** Opening Dataset records block **
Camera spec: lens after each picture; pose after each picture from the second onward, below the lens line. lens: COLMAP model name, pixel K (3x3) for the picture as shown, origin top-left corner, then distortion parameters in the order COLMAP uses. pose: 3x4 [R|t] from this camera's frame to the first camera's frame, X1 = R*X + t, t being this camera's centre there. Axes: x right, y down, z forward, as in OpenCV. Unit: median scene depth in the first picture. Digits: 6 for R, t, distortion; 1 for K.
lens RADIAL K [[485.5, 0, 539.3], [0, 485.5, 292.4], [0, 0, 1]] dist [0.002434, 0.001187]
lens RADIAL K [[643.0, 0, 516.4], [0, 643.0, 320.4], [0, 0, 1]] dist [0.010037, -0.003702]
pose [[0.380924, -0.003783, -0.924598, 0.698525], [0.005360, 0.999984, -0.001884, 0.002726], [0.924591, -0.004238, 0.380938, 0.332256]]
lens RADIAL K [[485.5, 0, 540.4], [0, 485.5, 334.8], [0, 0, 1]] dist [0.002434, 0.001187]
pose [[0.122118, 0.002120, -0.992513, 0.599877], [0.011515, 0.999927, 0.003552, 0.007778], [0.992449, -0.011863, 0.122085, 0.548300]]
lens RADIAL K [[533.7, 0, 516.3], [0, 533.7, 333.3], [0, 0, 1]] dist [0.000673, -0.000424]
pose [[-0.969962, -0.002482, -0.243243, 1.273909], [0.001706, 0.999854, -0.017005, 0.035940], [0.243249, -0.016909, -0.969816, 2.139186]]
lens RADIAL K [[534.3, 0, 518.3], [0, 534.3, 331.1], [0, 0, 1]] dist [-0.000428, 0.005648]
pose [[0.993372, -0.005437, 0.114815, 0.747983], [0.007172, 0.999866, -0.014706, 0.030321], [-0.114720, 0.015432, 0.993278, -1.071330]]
** Closing Dataset records block **
** Opening Dataset records block **
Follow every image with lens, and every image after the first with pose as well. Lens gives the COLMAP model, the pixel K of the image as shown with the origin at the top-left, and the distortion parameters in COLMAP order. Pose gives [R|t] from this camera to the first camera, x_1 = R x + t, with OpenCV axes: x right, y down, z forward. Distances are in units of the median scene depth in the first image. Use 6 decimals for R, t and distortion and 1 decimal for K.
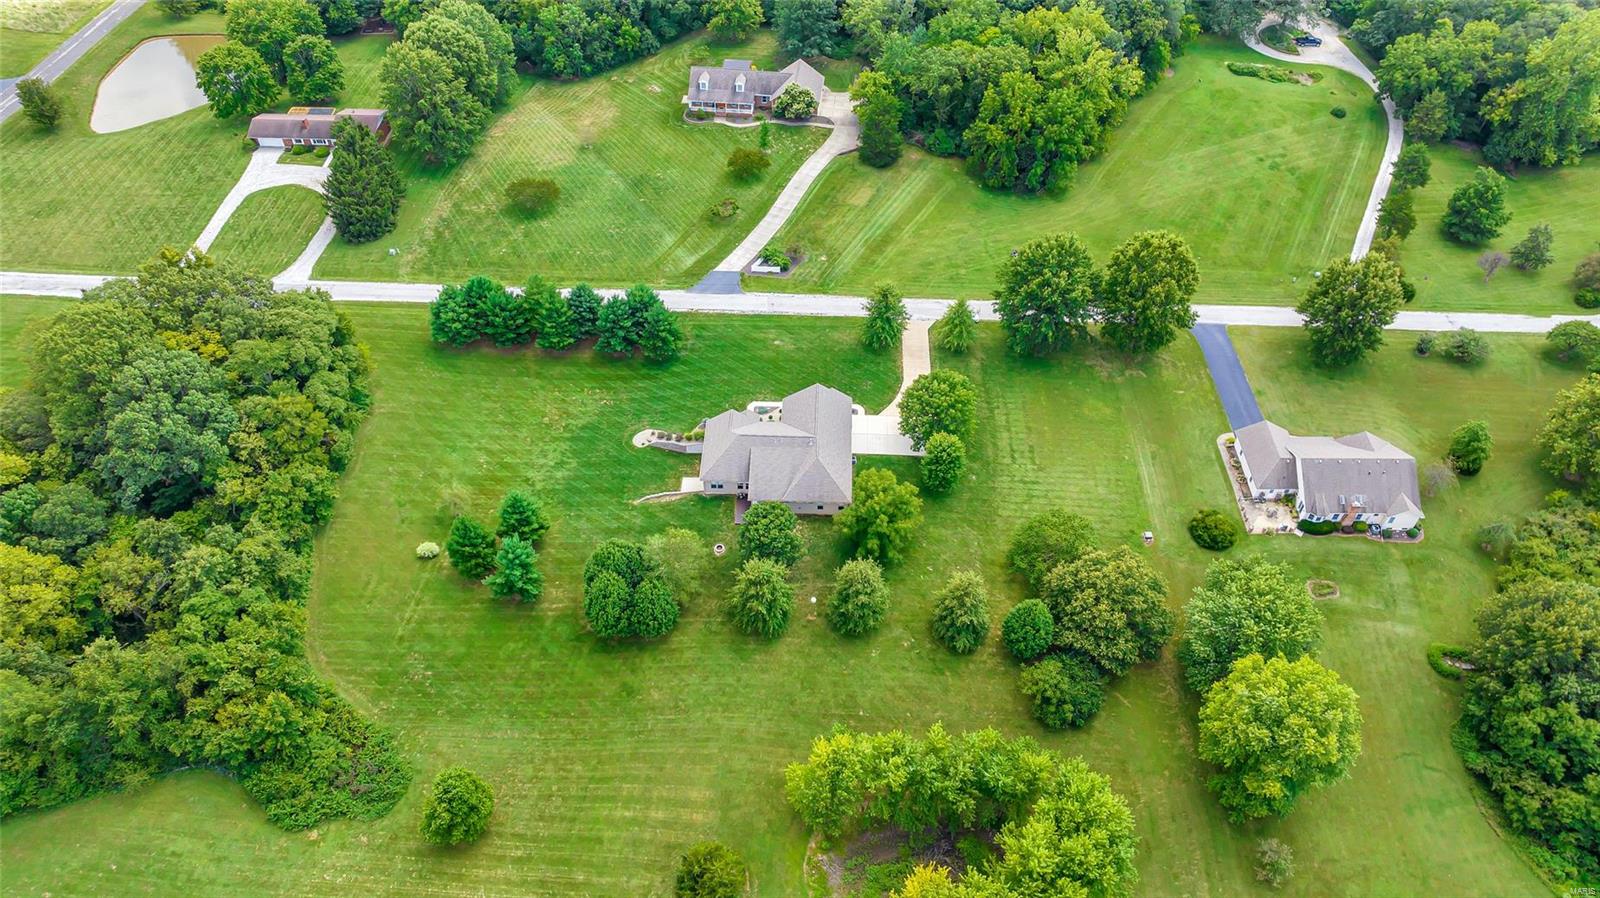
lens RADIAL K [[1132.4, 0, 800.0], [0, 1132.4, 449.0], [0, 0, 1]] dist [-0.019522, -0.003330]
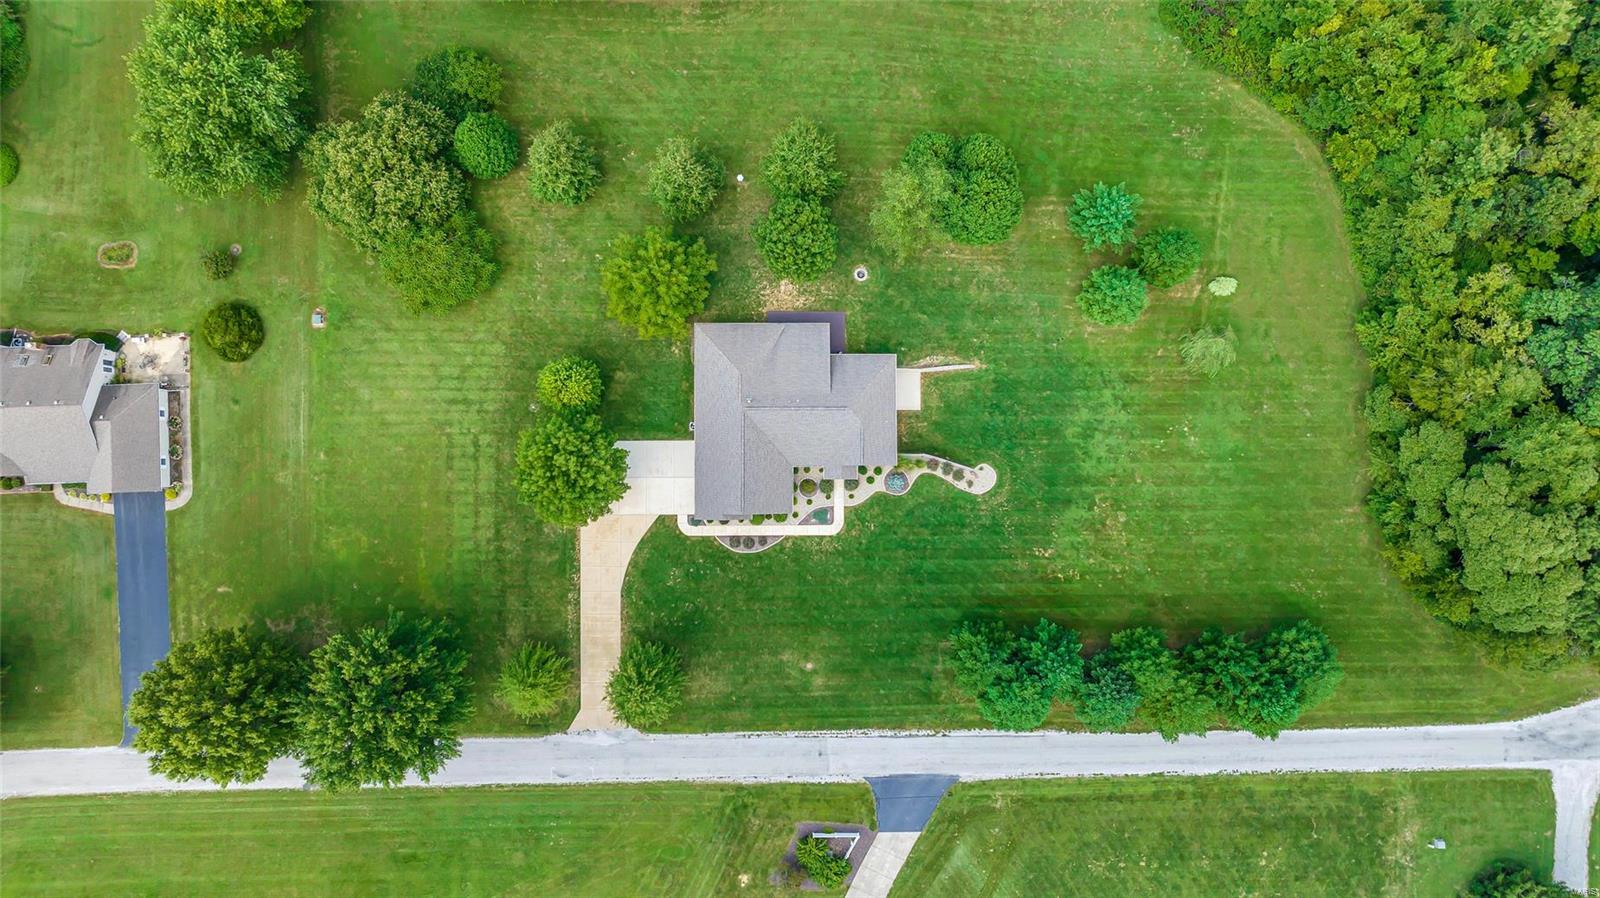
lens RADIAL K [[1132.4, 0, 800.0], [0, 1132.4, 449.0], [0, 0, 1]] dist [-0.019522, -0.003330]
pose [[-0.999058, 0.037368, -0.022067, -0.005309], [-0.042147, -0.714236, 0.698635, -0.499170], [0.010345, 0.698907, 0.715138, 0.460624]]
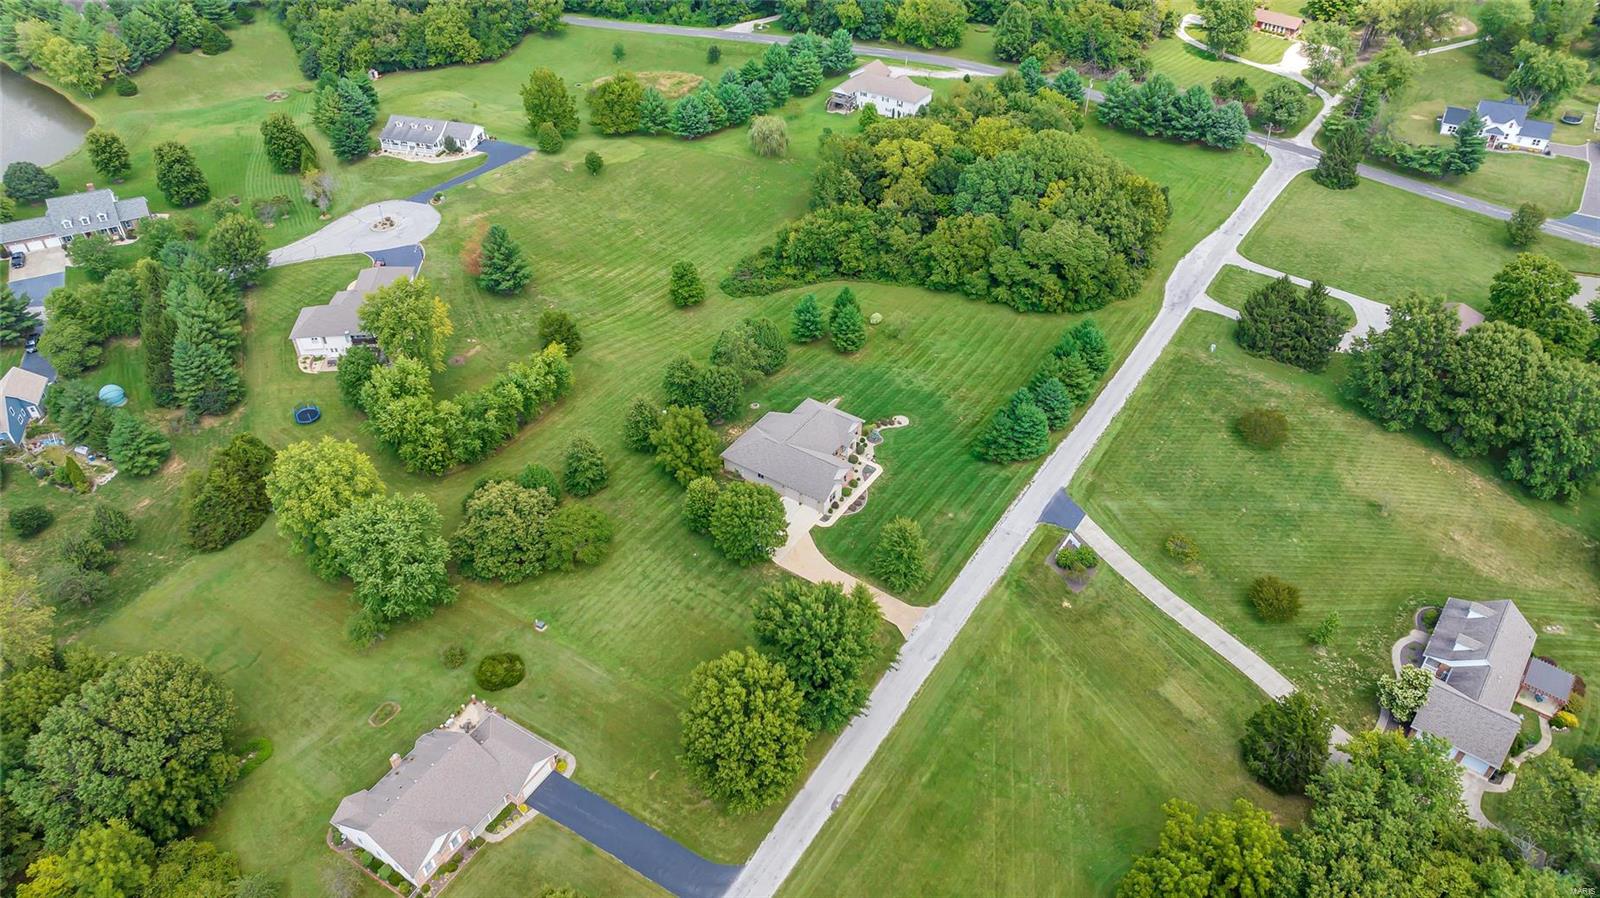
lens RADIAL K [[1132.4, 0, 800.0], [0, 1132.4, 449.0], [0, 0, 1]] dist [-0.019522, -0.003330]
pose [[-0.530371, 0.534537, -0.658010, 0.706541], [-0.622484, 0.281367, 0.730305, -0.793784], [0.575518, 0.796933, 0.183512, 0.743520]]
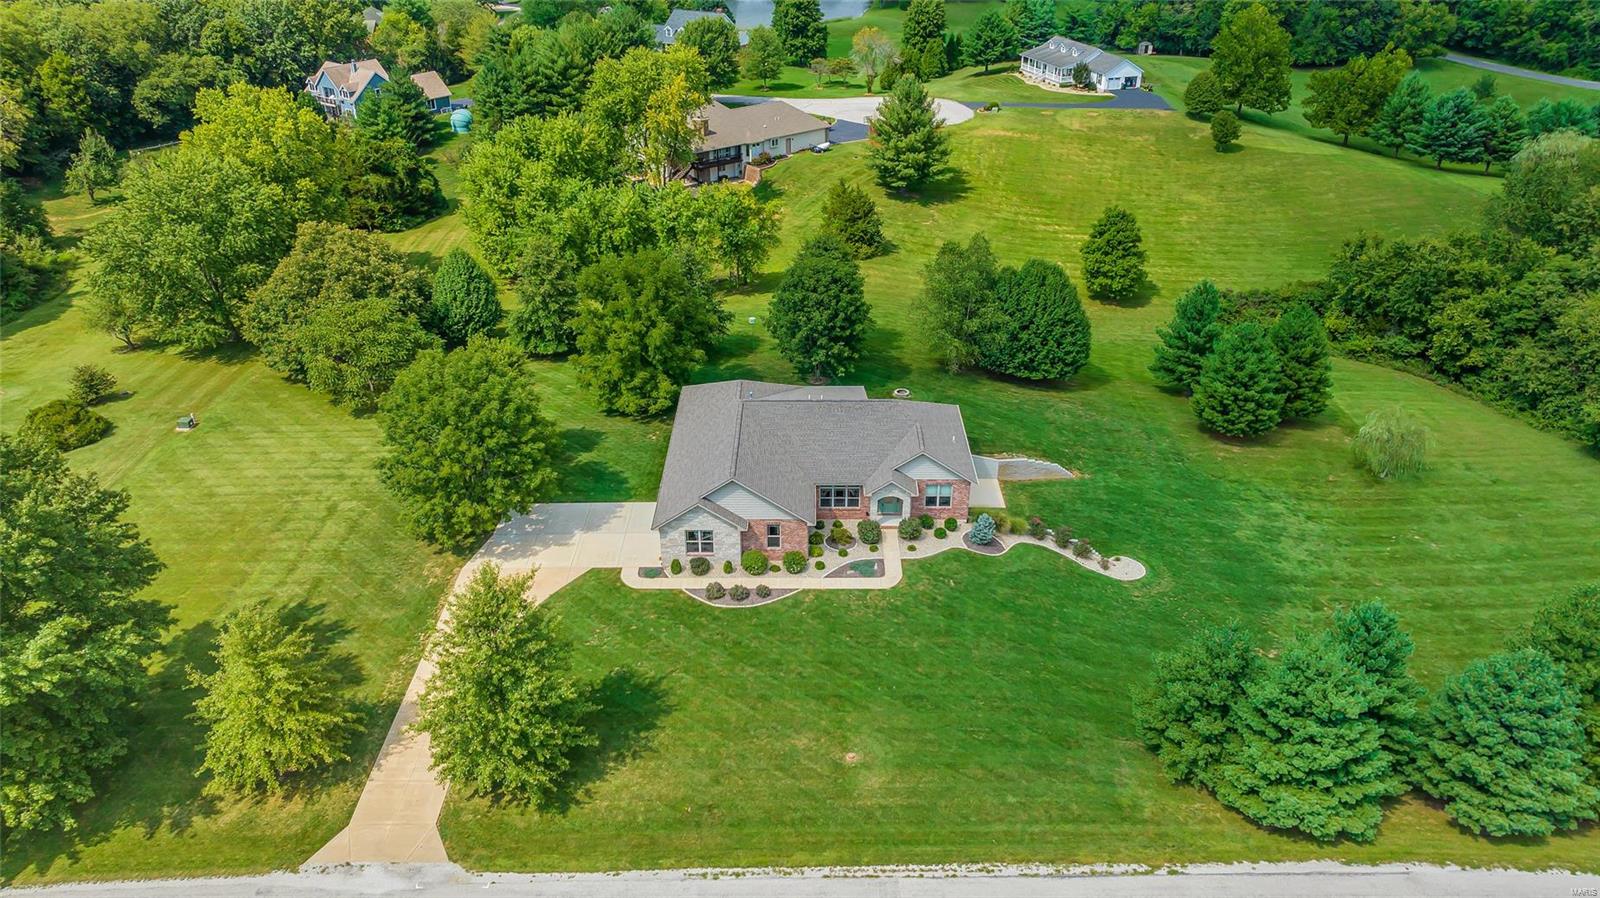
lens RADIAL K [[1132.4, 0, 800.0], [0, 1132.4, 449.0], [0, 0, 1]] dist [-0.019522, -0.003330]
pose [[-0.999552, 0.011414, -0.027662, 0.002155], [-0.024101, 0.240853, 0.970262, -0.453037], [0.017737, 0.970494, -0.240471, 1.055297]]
** Closing Dataset records block **
How many lines in the items above contain the string "then"? Case counts. Give only the number.

1